Deux ans avant
J.K. Rowling et sa saga
Harry Potter, le Royaume Uni voit sortir une saga de fantasy à destination de la jeunesse qui va
connaître un succès phénoménal. Il s'agit de
La Croisée des Mondes de
Philip Pullman.
Un succès aussi inattendu que le sera celui de la saga du
petit sorcier à lunettes, et qui
finira même par recevoir la prestigieuse Carnegie Medal l'année suivant sa sortie, en 1996.
Les points communs entre les deux sagas sont nombreuses: une preuve à destination de la jeunesse, un monde magique (dans le cas de
Philip Pullman on peut même parler de plusieurs mondes magiques), un jeune héros au destin prévu depuis
la naissance (une fille dans
A la croisée des mondes, et un garçon dans
Harry Potter),
un héros sans parents (abandonné par des parents aux ambitions de dimension divine chez
Philip Pullman, et
orphelin chez
J.K. Rowling), ...
Mais là où l'histoire de
J.K. Rowling reste très lisse, le cycle de
Philip Pullman se veut critique, voir douloureux, pour les institutions, et en particulier l'Eglise. L'auteur, athée
non seulement convaincu mais aussi revendicatif. L'attaque contre l'Eglise est virulente dans
Les Royaumes du nord, ce qui lui fut reproché (mais qui n'a pas bloqué
le succès du roman): Dénonciation de la manipulation des classes religieuses sur le commun des mortels, des mensonges d'état, et bien entendu, au fond, du mensonge absolu
que représente Dieu.
Le rôle des parents est aussi fortement critiqué dans le roman. Mais, il ne faut pas prendre à la lettre les rapports amour/haine entre les parents de
l'héroïne et cette dernière. Là aussi, le symbolisme anticlérical est fort, avec l'un luttant contre l'Eglise, et l'autre pour, et dans les deux cas contre
Lyra. Le passage, non pas encore à l'âge adulte, mais à l'adolescence est bien souvent violent. Et comme la vérité est toujours (normalement)

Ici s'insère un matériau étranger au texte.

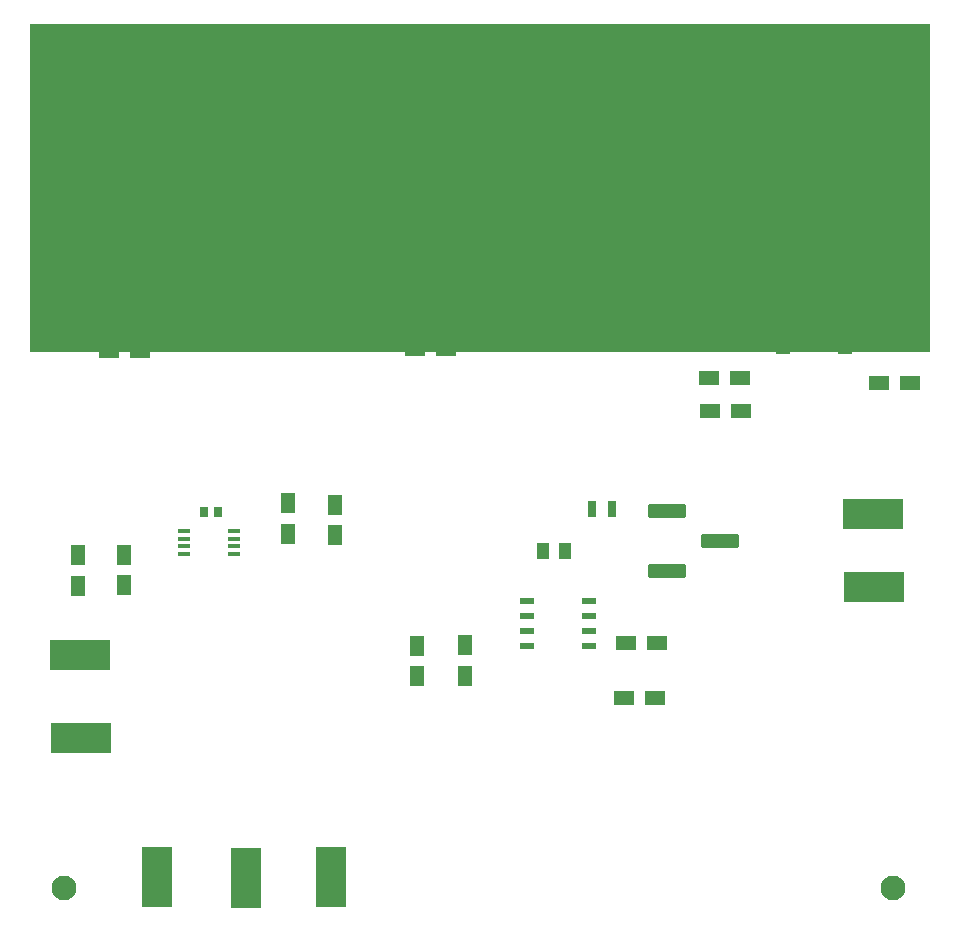
<source format=gbr>
%TF.GenerationSoftware,KiCad,Pcbnew,9.0.0*%
%TF.CreationDate,2025-05-16T17:36:55-07:00*%
%TF.ProjectId,current_measure_board,63757272-656e-4745-9f6d-656173757265,rev?*%
%TF.SameCoordinates,Original*%
%TF.FileFunction,Soldermask,Top*%
%TF.FilePolarity,Negative*%
%FSLAX46Y46*%
G04 Gerber Fmt 4.6, Leading zero omitted, Abs format (unit mm)*
G04 Created by KiCad (PCBNEW 9.0.0) date 2025-05-16 17:36:55*
%MOMM*%
%LPD*%
G01*
G04 APERTURE LIST*
G04 Aperture macros list*
%AMRoundRect*
0 Rectangle with rounded corners*
0 $1 Rounding radius*
0 $2 $3 $4 $5 $6 $7 $8 $9 X,Y pos of 4 corners*
0 Add a 4 corners polygon primitive as box body*
4,1,4,$2,$3,$4,$5,$6,$7,$8,$9,$2,$3,0*
0 Add four circle primitives for the rounded corners*
1,1,$1+$1,$2,$3*
1,1,$1+$1,$4,$5*
1,1,$1+$1,$6,$7*
1,1,$1+$1,$8,$9*
0 Add four rect primitives between the rounded corners*
20,1,$1+$1,$2,$3,$4,$5,0*
20,1,$1+$1,$4,$5,$6,$7,0*
20,1,$1+$1,$6,$7,$8,$9,0*
20,1,$1+$1,$8,$9,$2,$3,0*%
G04 Aperture macros list end*
%ADD10R,5.080000X2.540000*%
%ADD11RoundRect,0.190500X-0.444500X-1.079500X0.444500X-1.079500X0.444500X1.079500X-0.444500X1.079500X0*%
%ADD12R,1.000000X1.450000*%
%ADD13RoundRect,0.102000X0.575000X0.725000X-0.575000X0.725000X-0.575000X-0.725000X0.575000X-0.725000X0*%
%ADD14R,1.800000X1.250000*%
%ADD15R,1.470000X1.030000*%
%ADD16R,2.540000X5.080000*%
%ADD17R,1.030000X1.470000*%
%ADD18R,1.250000X1.800000*%
%ADD19RoundRect,0.102000X-1.500000X-0.500000X1.500000X-0.500000X1.500000X0.500000X-1.500000X0.500000X0*%
%ADD20R,1.450000X1.000000*%
%ADD21R,0.660400X0.889000*%
%ADD22C,2.100000*%
%ADD23R,1.092200X0.381000*%
%ADD24R,1.257300X0.482600*%
%ADD25R,0.762000X1.346200*%
%ADD26RoundRect,0.102000X0.725000X-0.575000X0.725000X0.575000X-0.725000X0.575000X-0.725000X-0.575000X0*%
G04 APERTURE END LIST*
D10*
%TO.C,TP8*%
X180900000Y-99187500D03*
%TD*%
D11*
%TO.C,TP10*%
X169150000Y-60550000D03*
%TD*%
D10*
%TO.C,TP9*%
X180950000Y-105387500D03*
%TD*%
%TO.C,TP7*%
X113850000Y-118200000D03*
%TD*%
D12*
%TO.C,R10*%
X173950000Y-75050000D03*
X172050000Y-75050000D03*
%TD*%
D13*
%TO.C,C26*%
X173900000Y-77950000D03*
X172100000Y-77950000D03*
%TD*%
D14*
%TO.C,C25*%
X167100000Y-90500000D03*
X169700000Y-90500000D03*
%TD*%
%TO.C,C24*%
X167050000Y-87650000D03*
X169650000Y-87650000D03*
%TD*%
%TO.C,C23*%
X181400000Y-88100000D03*
X184000000Y-88100000D03*
%TD*%
%TO.C,C22*%
X181400000Y-84250000D03*
X184000000Y-84250000D03*
%TD*%
D15*
%TO.C,C3*%
X125250000Y-65300000D03*
X125250000Y-63700000D03*
%TD*%
D16*
%TO.C,TP6*%
X127837500Y-130000000D03*
%TD*%
D17*
%TO.C,C5*%
X136472400Y-63022700D03*
X138072400Y-63022700D03*
%TD*%
D18*
%TO.C,C12*%
X131400000Y-100900000D03*
X131400000Y-98300000D03*
%TD*%
D19*
%TO.C,R2*%
X163462500Y-98960000D03*
X167962500Y-101500000D03*
X163462500Y-104040000D03*
%TD*%
D20*
%TO.C,R9*%
X150150000Y-67600000D03*
X150150000Y-69500000D03*
%TD*%
D14*
%TO.C,C7*%
X159850000Y-114750000D03*
X162450000Y-114750000D03*
%TD*%
D21*
%TO.C,R1*%
X124227700Y-99050000D03*
X125472300Y-99050000D03*
%TD*%
D14*
%TO.C,C14*%
X130850000Y-78000000D03*
X133450000Y-78000000D03*
%TD*%
%TO.C,C20*%
X142100000Y-80400000D03*
X144700000Y-80400000D03*
%TD*%
%TO.C,C17*%
X116200000Y-85400000D03*
X118800000Y-85400000D03*
%TD*%
D22*
%TO.C,REF\u002A\u002A*%
X112400000Y-60850000D03*
%TD*%
D14*
%TO.C,C15*%
X131000000Y-82700000D03*
X133600000Y-82700000D03*
%TD*%
D11*
%TO.C,TP4*%
X125300000Y-60250000D03*
%TD*%
D18*
%TO.C,C10*%
X113550000Y-105250000D03*
X113550000Y-102650000D03*
%TD*%
%TO.C,C13*%
X135350000Y-101000000D03*
X135350000Y-98400000D03*
%TD*%
D23*
%TO.C,U1*%
X122566400Y-100625001D03*
X122566400Y-101274999D03*
X122566400Y-101925001D03*
X122566400Y-102574999D03*
X126833600Y-102574999D03*
X126833600Y-101925001D03*
X126833600Y-101274999D03*
X126833600Y-100625001D03*
%TD*%
D10*
%TO.C,TP3*%
X113750000Y-111100000D03*
%TD*%
D14*
%TO.C,C21*%
X142150000Y-85200000D03*
X144750000Y-85200000D03*
%TD*%
D20*
%TO.C,R7*%
X156800000Y-71350000D03*
X156800000Y-69450000D03*
%TD*%
%TO.C,R8*%
X125200000Y-67800000D03*
X125200000Y-69700000D03*
%TD*%
D18*
%TO.C,C8*%
X142300000Y-112950000D03*
X142300000Y-110350000D03*
%TD*%
D16*
%TO.C,TP2*%
X120250000Y-129900000D03*
%TD*%
D24*
%TO.C,U2*%
X121577450Y-75895000D03*
X121577450Y-77165000D03*
X121577450Y-78435000D03*
X121577450Y-79705000D03*
X126822550Y-79705000D03*
X126822550Y-78435000D03*
X126822550Y-77165000D03*
X126822550Y-75895000D03*
%TD*%
D14*
%TO.C,C16*%
X116200000Y-80750000D03*
X118800000Y-80750000D03*
%TD*%
%TO.C,C19*%
X157200000Y-82000000D03*
X159800000Y-82000000D03*
%TD*%
D15*
%TO.C,C4*%
X150150000Y-65300000D03*
X150150000Y-63700000D03*
%TD*%
D12*
%TO.C,R3*%
X154850000Y-102350000D03*
X152950000Y-102350000D03*
%TD*%
D24*
%TO.C,U4*%
X148000000Y-75050000D03*
X148000000Y-76320000D03*
X148000000Y-77590000D03*
X148000000Y-78860000D03*
X153245100Y-78860000D03*
X153245100Y-77590000D03*
X153245100Y-76320000D03*
X153245100Y-75050000D03*
%TD*%
D22*
%TO.C,REF\u002A\u002A*%
X182600000Y-130900000D03*
%TD*%
%TO.C,REF\u002A\u002A*%
X112400000Y-130900000D03*
%TD*%
%TO.C,REF\u002A\u002A*%
X182600000Y-60850000D03*
%TD*%
D24*
%TO.C,U3*%
X151627450Y-106545000D03*
X151627450Y-107815000D03*
X151627450Y-109085000D03*
X151627450Y-110355000D03*
X156872550Y-110355000D03*
X156872550Y-109085000D03*
X156872550Y-107815000D03*
X156872550Y-106545000D03*
%TD*%
D16*
%TO.C,TP1*%
X135050000Y-129900000D03*
%TD*%
D18*
%TO.C,C9*%
X146350000Y-112900000D03*
X146350000Y-110300000D03*
%TD*%
D25*
%TO.C,R6*%
X157124500Y-98800000D03*
X158775500Y-98800000D03*
%TD*%
D18*
%TO.C,C11*%
X117474999Y-105225001D03*
X117474999Y-102625001D03*
%TD*%
D26*
%TO.C,C2*%
X159800000Y-71350000D03*
X159800000Y-69550000D03*
%TD*%
%TO.C,C1*%
X131600000Y-71550000D03*
X131600000Y-69750000D03*
%TD*%
D14*
%TO.C,C18*%
X157200000Y-77400000D03*
X159800000Y-77400000D03*
%TD*%
D11*
%TO.C,TP5*%
X150100000Y-60350000D03*
%TD*%
D14*
%TO.C,C6*%
X160000000Y-110100000D03*
X162600000Y-110100000D03*
%TD*%
D20*
%TO.C,R4*%
X135100000Y-71650000D03*
X135100000Y-69750000D03*
%TD*%
D24*
%TO.C,U5*%
X178522550Y-81545000D03*
X178522550Y-82815000D03*
X178522550Y-84085000D03*
X178522550Y-85355000D03*
X173277450Y-85355000D03*
X173277450Y-84085000D03*
X173277450Y-82815000D03*
X173277450Y-81545000D03*
%TD*%
G36*
X185701000Y-57749586D02*
G01*
X185701000Y-85500414D01*
X185700414Y-85501000D01*
X109549586Y-85501000D01*
X109549000Y-85500414D01*
X109549000Y-57749586D01*
X109549586Y-57749000D01*
X185700414Y-57749000D01*
X185701000Y-57749586D01*
G37*
M02*

</source>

véhiculée par les parents, ici absents, il est tout à fait normal que Lyra fasse appel à un être extérieur, en l'occurrence
l'aléthiomètre, relique pratiquement intelligente.
L'un des succès du roman tient aussi dans des personnages qui suivent les humains partout, les daemons. Qui, en effet, n'a jamais rêvé d'avoir un ami magique? L'auteur
a eu l'idée de ces personnages, désormais indissociables de la saga, pour rendre explicite les premiers chapitres du roman, où Lyra se glisse dans le salon où
se réunissent les grandes instances du Jordan College. En donnant à son héroïne un personnage à qui parler,
Philip Pullman se donne ainsi la possibilité d'expliquer les événements de façon naturelle.
Le roman est très mouvementé, avec de nombreux retournements de situations, des personnages attachants, et un fond plutôt intéressant. Mais, le cycle reste
écrit à destination d'un jeune public, et les adultes sentiront parfois lourdement le poids narratif que cela implique. En comparaison, un
Harry Potter se lit plus facilement quel que soit son âge.
Le roman fut porté à l'écran en 2007 par
Chris Wetz sous le nom d'
A la croisée des mondes, la boussole d'or,
reprenant en cela le titre américain (
The Golden Compass) plutôt que le titre anglais (
Northern Lights). Le film n'a pas connu le succès escompté
et les suites ne furent jamais tournés, faisant de ce film une tentative gâché de porter cette oeuvre si intéressante à l'écran.